Samoa's ruling party is set to win another landslide victory with election results starting to come in.
Meanwhile, the opposition Tautua Samoa Party is struggling to gain the number of seats needed to even qualify as a party in parliament.
Our correspondent in Apia, Autagavaia Tipi Autagavaia, said the opposition leader, Palusalue Fa'apo II, had also been voted out of parliament.
"Quite a number of people I spoke to, they are hoping there will be an opposition, or otherwise we're going back to the recent parliaments where it's just the independent MPs in the house, plus the ruling party.
"They [Tautua] need eight seats to be recognised as a political party in parliament and also to be opposition, " Autagavaia said.
He said the Human Rights Protection Party of caretaker prime minister Tuilaepa Sailele Malielegaoi looked set to gain a two-thirds majority for the next parliament.

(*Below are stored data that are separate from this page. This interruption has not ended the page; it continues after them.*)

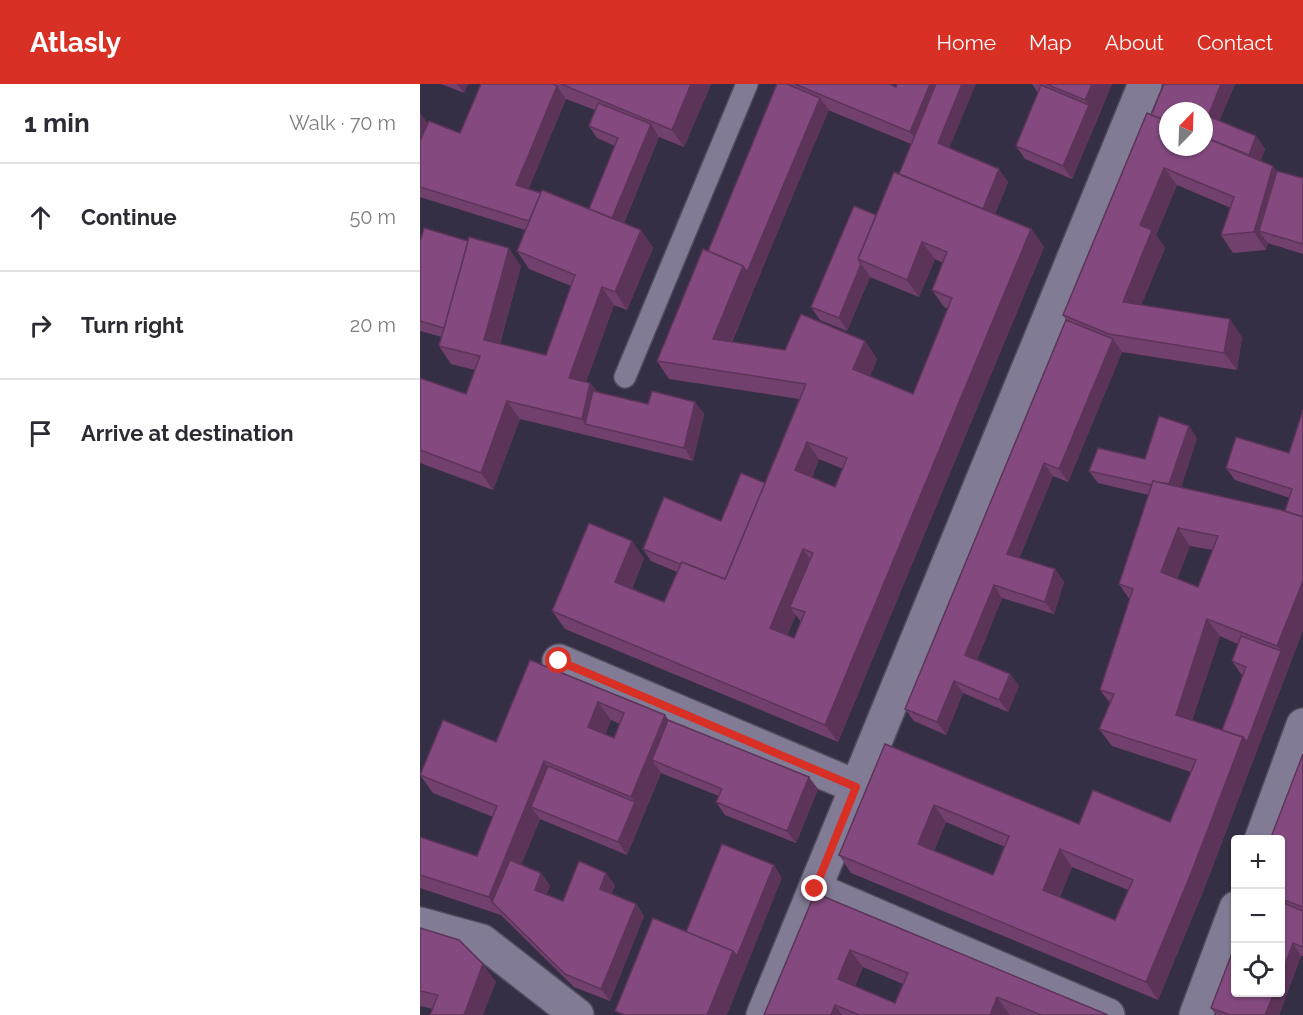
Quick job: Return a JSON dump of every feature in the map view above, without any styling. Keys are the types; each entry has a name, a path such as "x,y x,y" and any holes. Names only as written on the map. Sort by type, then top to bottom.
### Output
{"street":[{"path":"763,1015 1145,84"},
{"path":"559,661 856,787"},
{"path":"1263,835 1303,725"},
{"path":"815,889 1108,1015"},
{"path":"1196,1015 1231,921"},
{"path":"420,924 482,941 577,1015"}],"lane":[{"path":"625,376 747,84"}],"building":[{"path":"481,84 553,84 557,86 516,185 541,193 529,221 420,187 420,141 429,121 460,133"},
{"path":"561,84 691,84 672,130"},
{"path":"777,84 787,84 820,98 747,272 743,266 708,251"},
{"path":"795,84 889,84 896,87 897,84 930,84 910,132"},
{"path":"936,84 962,84 938,143 999,169 983,209 899,174"},
{"path":"1046,84 1092,84 1085,100"},
{"path":"1164,84 1221,84 1213,104 1159,102 1159,118 1151,115"},
{"path":"1041,85 1089,105 1063,166 1016,146"},
{"path":"598,103 651,124 612,218 589,209 618,138 589,126"},
{"path":"1147,113 1159,118 1159,156 1213,156 1213,141 1273,166 1254,232 1221,235 1234,197 1164,168 1140,225 1152,230 1123,302 1230,319 1224,353 1109,334 1063,315"},
{"path":"1213,118 1256,136 1249,155 1213,141"},
{"path":"1277,171 1303,178 1303,244 1259,231"},
{"path":"894,172 1031,229 825,725 552,611 589,523 632,541 615,582 664,602 682,562 725,579 806,384 657,361 703,249 743,266 713,339 785,350 801,314 865,341 853,369 913,394 952,298 932,290 947,252 922,242 907,280 858,259","holes":["807,442 847,458 835,487 795,470","803,549 813,553 790,607 805,612 794,638 770,628"]},
{"path":"542,190 641,230 615,292 602,287 569,378 590,383 582,419 507,401 481,473 420,450 420,378 466,394 480,356 439,346 469,237 509,248 484,340 546,355 575,275 517,251"},
{"path":"854,206 876,215 858,259 861,264 839,318 811,307"},
{"path":"424,228 468,241 444,328 420,321 420,242"},
{"path":"1066,320 1113,339 1059,469 1044,463 1007,554 1055,569 1045,602 994,585 965,655 1010,674 999,700 954,681 937,722 905,709"},
{"path":"593,391 648,404 652,391 695,402 684,448 585,424"},
{"path":"1303,410 1303,517 1285,511 1292,489 1226,468 1236,437 1289,453"},
{"path":"1159,416 1189,426 1169,484 1153,481 1152,485 1089,471 1098,448 1145,459"},
{"path":"741,473 765,483 725,579 643,549 664,497 721,521"},
{"path":"1153,481 1303,517 1303,581 1277,646 1207,619 1176,715 1243,737 1192,871 1146,982 839,855 885,744 1079,824 1093,790 1170,822 1196,760 1099,729 1114,694 1100,690 1133,589 1119,584","holes":["1178,528 1218,536 1198,587 1161,572","934,805 1009,836 993,875 918,844","1060,849 1133,880 1115,920 1043,890"]},
{"path":"1241,636 1281,651 1247,742 1243,737 1222,730 1246,667 1232,661"},
{"path":"530,660 665,715 631,797 544,761 489,897 420,875 420,837 477,856 497,806 420,775 443,720 496,742","holes":["598,702 624,713 614,738 588,727"]},
{"path":"668,720 809,777 787,831 716,802 722,789 652,760"},
{"path":"1303,754 1303,907 1285,900 1285,835 1272,835"},
{"path":"548,766 635,802 618,842 531,807"},
{"path":"722,844 774,865 737,956 733,951 686,932"},
{"path":"510,860 541,873 535,890 563,901 579,861 606,873 600,889 636,904 601,989 565,974 492,902"},
{"path":"815,893 1108,1015 1041,1015 997,997 990,1015 859,1015 835,1005 831,1015 764,1015","holes":["850,950 908,973 895,1003 838,979"]},
{"path":"1285,904 1303,911 1303,947 1293,943 1285,964"},
{"path":"653,918 733,951 707,1015 624,1015 615,1011"},
{"path":"420,928 459,940 483,964 464,1015 430,1015 438,995 420,991"},
{"path":"1231,956 1231,997 1272,997 1265,1015 1230,1015 1211,1008"}],"route":[{"path":"559,661 856,787 815,889"}]}
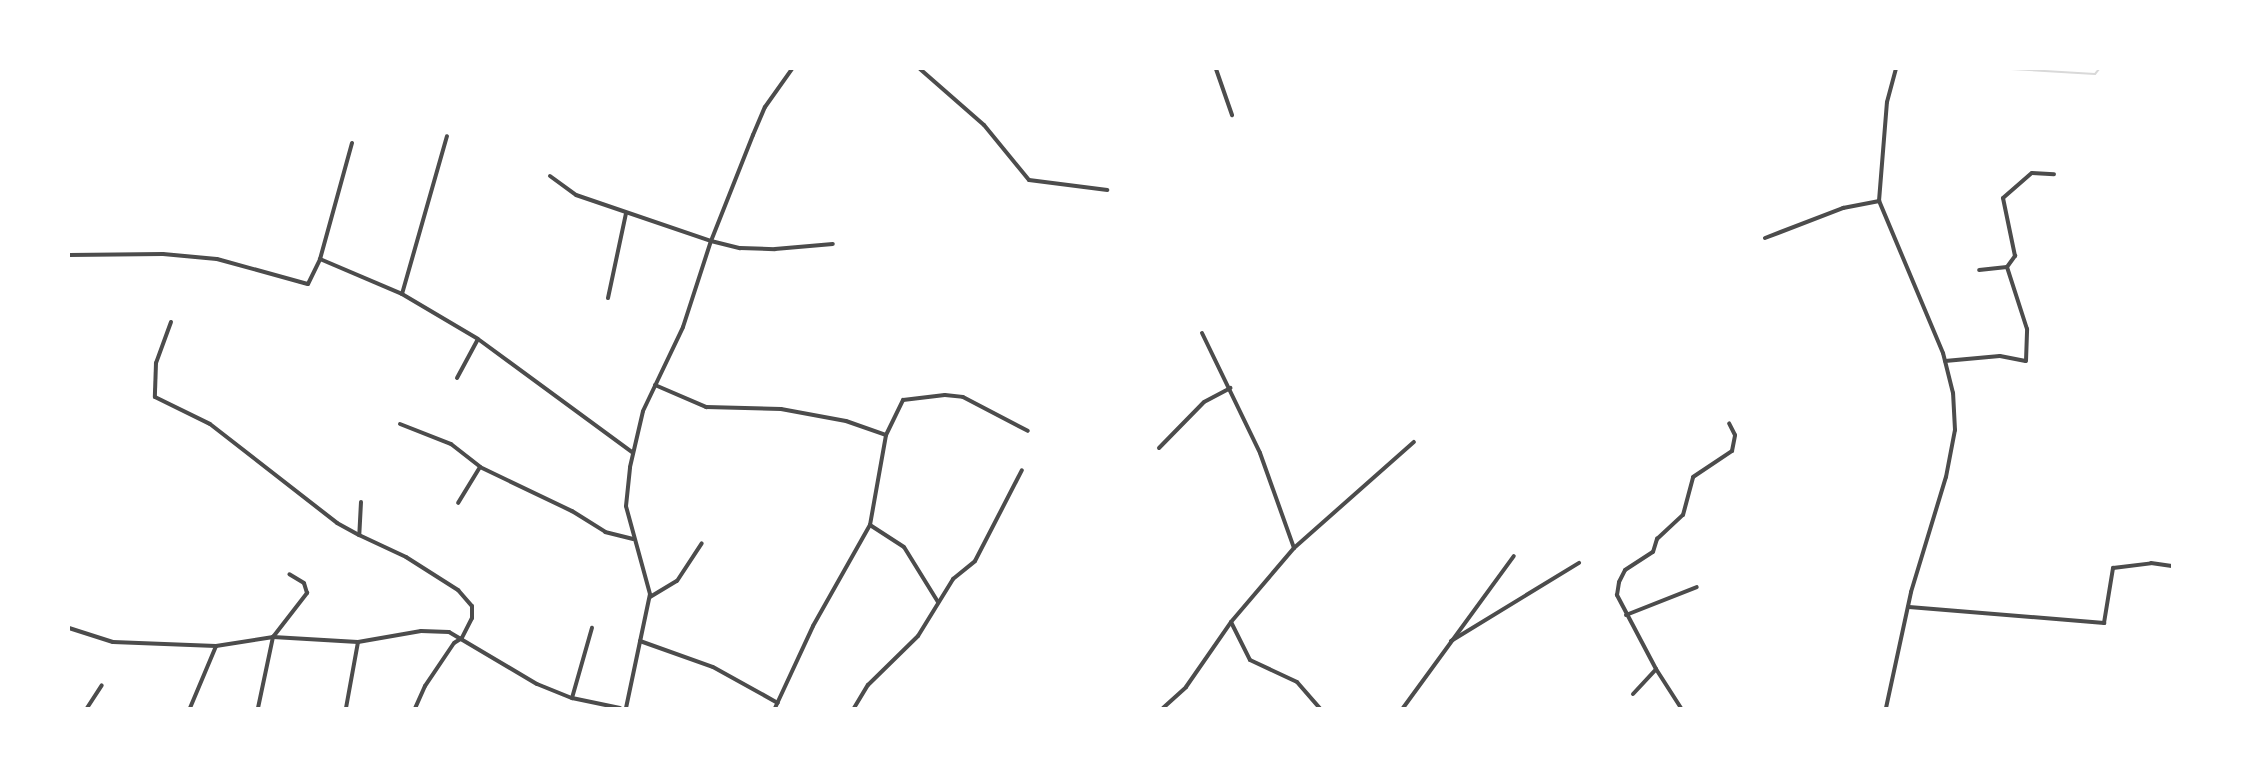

However, at least three HRPP cabinet ministers -- Fa'amoetauloa Ulaitino Fa'ale Tuma'ali'i, Manu'alesagalala Mati, and Tuisugaletaua Sofara Aveau -- have been voted out and replaced by younger members of the same party.
Preliminary results for all of Samoa's constituencies were expected to be released late on Friday night, after a day of polling with a reportedly high voter turnout.
However, the ferry carrying ballot boxes from the island of Savai'i was delayed and wasn't due to arrive in Apia, the capital, until midnight, meaning counting would be delayed by several hours.
164 candidates stood for election, almost half of them from the HRPP. Four candidates, including Tuilaepa, who has been prime minister since 1998, were elected unopposed.
There was also a record 24 women candidates. Late on Friday night, four women had won seats on Upolo, with results from Savai'i yet to be released.
A recent constitutional amendment reserves five seats -- or ten percent -- of parliament for women MPs.
Autagavaia Tipi Autagavaia said there was a large turnout at polling stations, with some people waiting hours to vote, including past the closing time of 3 o'clock.
"There was a number of people lining up there from midday today up until 3 o'clock and I'm told that if you are there at three, you can still have a chance to go and cast your vote, but if you come after three you're not accepted."
Autagavaia Tipi Autagavaia said the election appeared to have gone smoothly, with no reports of irregularities.